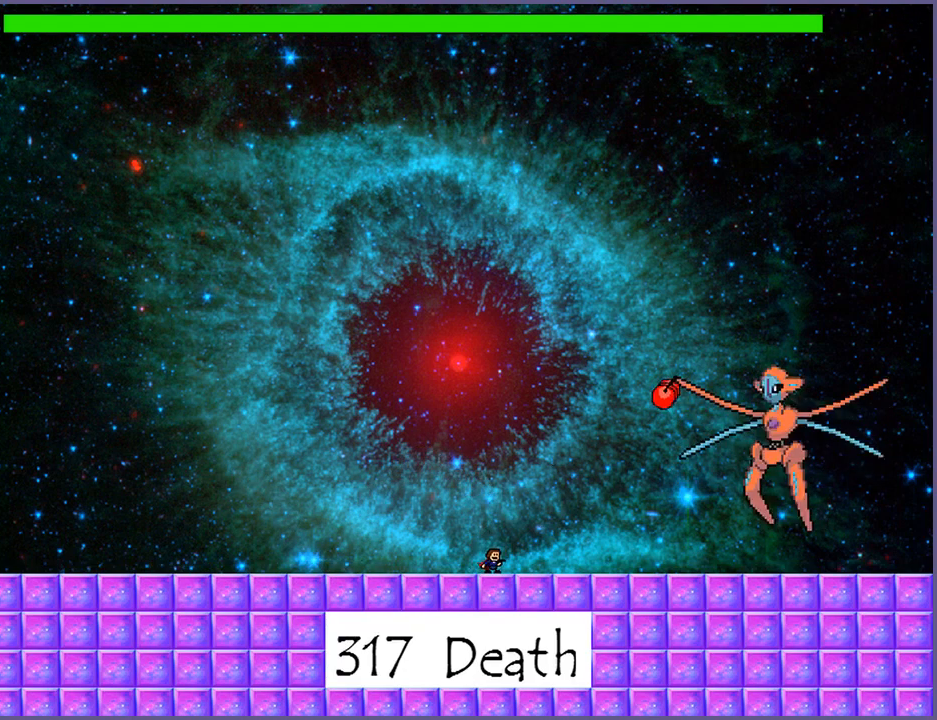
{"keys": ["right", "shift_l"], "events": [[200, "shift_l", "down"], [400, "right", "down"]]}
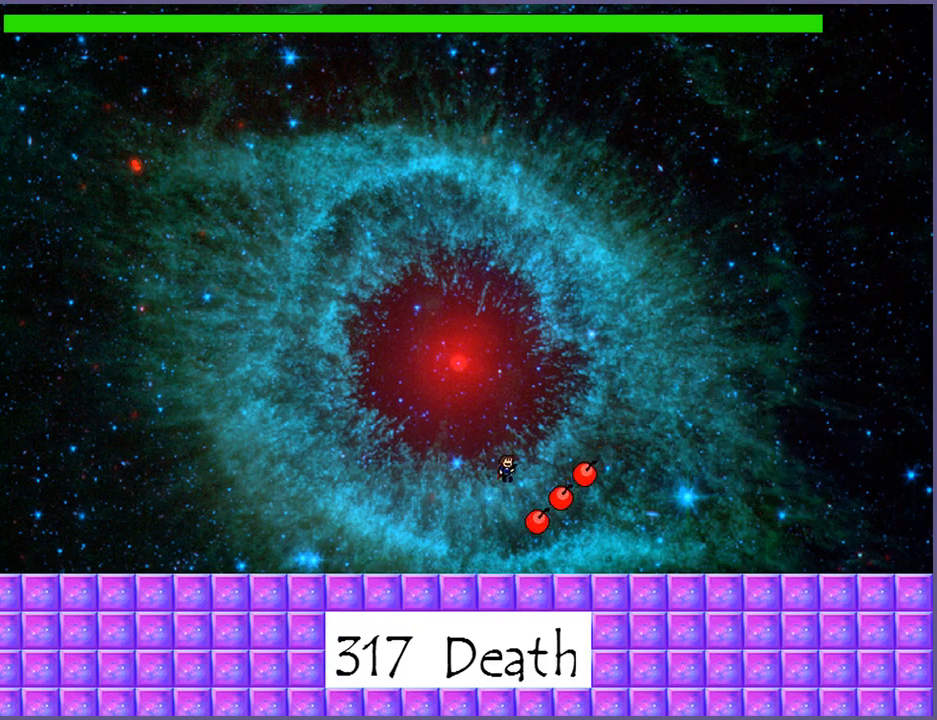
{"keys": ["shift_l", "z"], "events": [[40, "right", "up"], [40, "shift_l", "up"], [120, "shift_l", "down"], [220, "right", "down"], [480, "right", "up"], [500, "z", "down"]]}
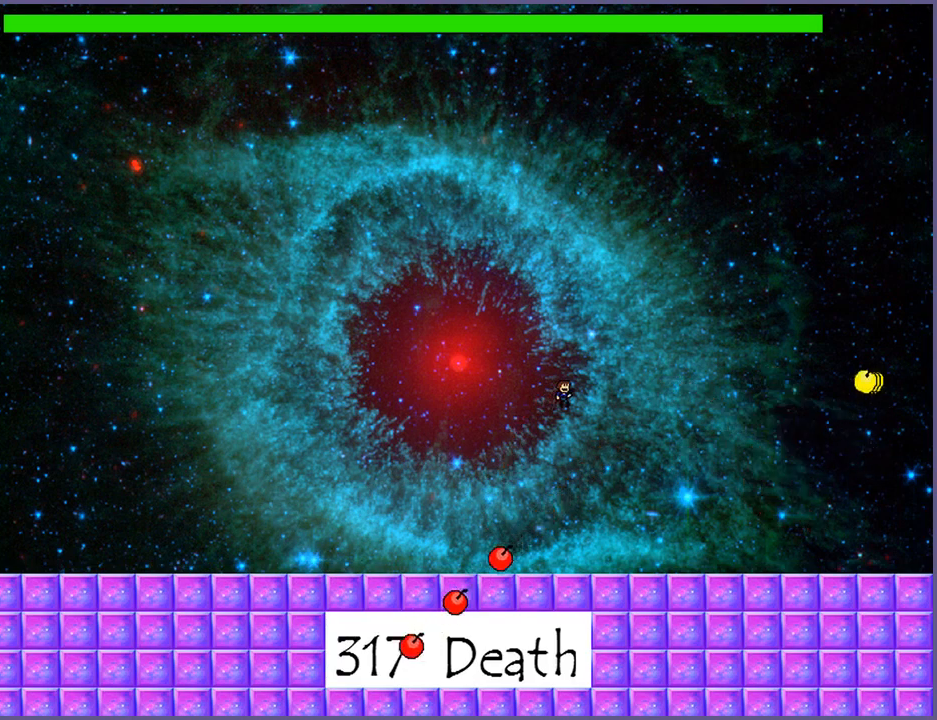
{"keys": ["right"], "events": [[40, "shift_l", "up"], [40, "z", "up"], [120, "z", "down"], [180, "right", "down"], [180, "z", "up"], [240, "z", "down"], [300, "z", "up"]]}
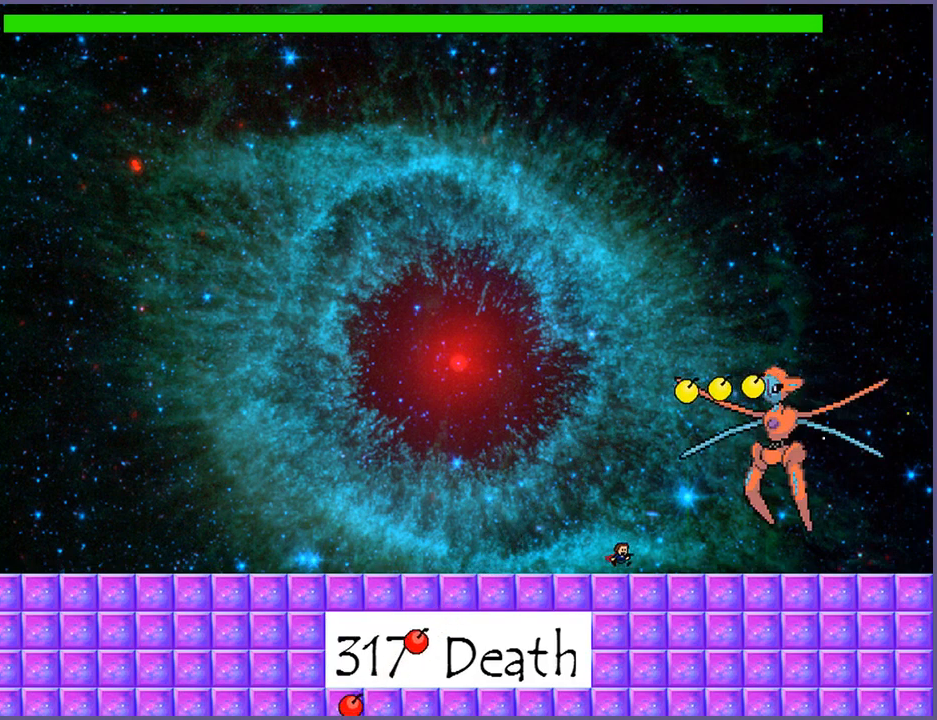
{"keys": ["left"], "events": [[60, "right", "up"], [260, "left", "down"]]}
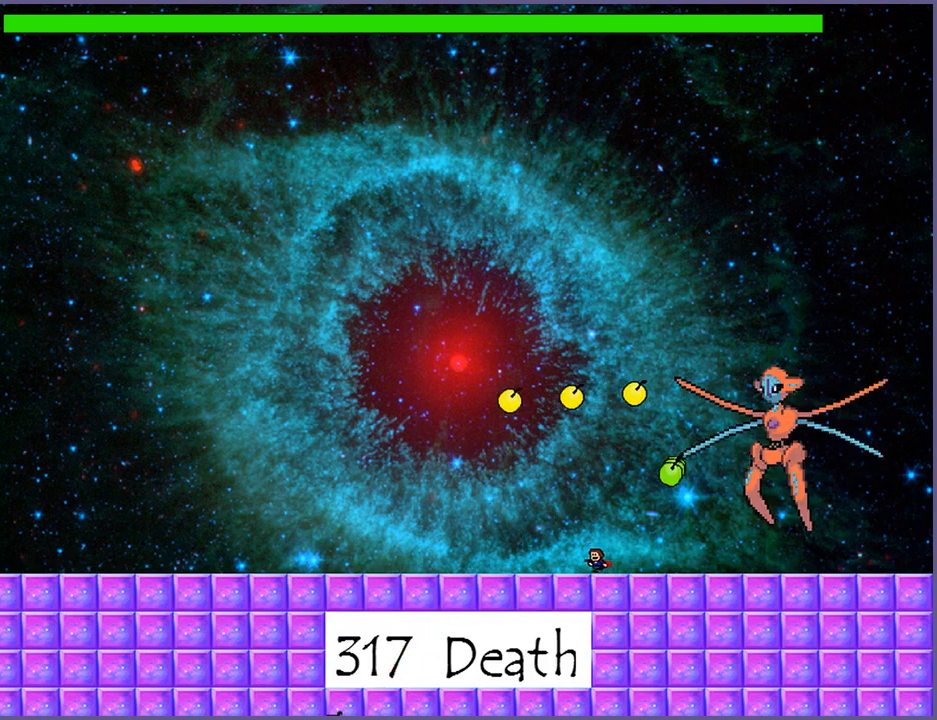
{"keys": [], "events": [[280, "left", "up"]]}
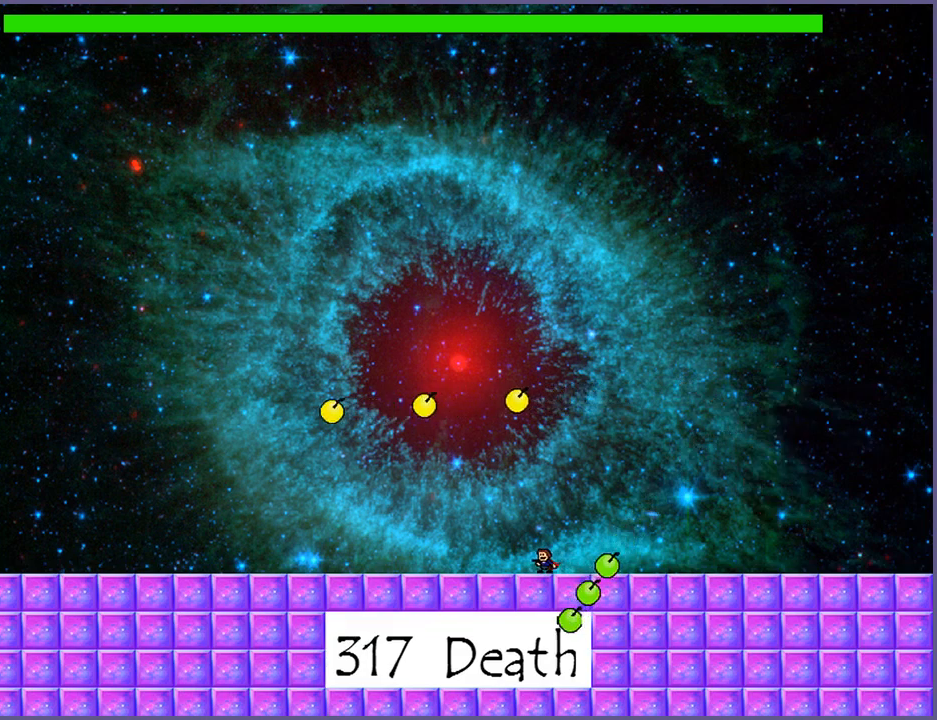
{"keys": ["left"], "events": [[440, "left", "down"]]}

==*==

### Task instructions
Set down the entries shown above once more, exactly as they read, but without pictures.

### Task response
{"keys": ["right", "shift_l"], "events": [[200, "shift_l", "down"], [400, "right", "down"]]}
{"keys": ["shift_l", "z"], "events": [[40, "right", "up"], [40, "shift_l", "up"], [120, "shift_l", "down"], [220, "right", "down"], [480, "right", "up"], [500, "z", "down"]]}
{"keys": ["right"], "events": [[40, "shift_l", "up"], [40, "z", "up"], [120, "z", "down"], [180, "right", "down"], [180, "z", "up"], [240, "z", "down"], [300, "z", "up"]]}
{"keys": ["left"], "events": [[60, "right", "up"], [260, "left", "down"]]}
{"keys": [], "events": [[280, "left", "up"]]}
{"keys": ["left"], "events": [[440, "left", "down"]]}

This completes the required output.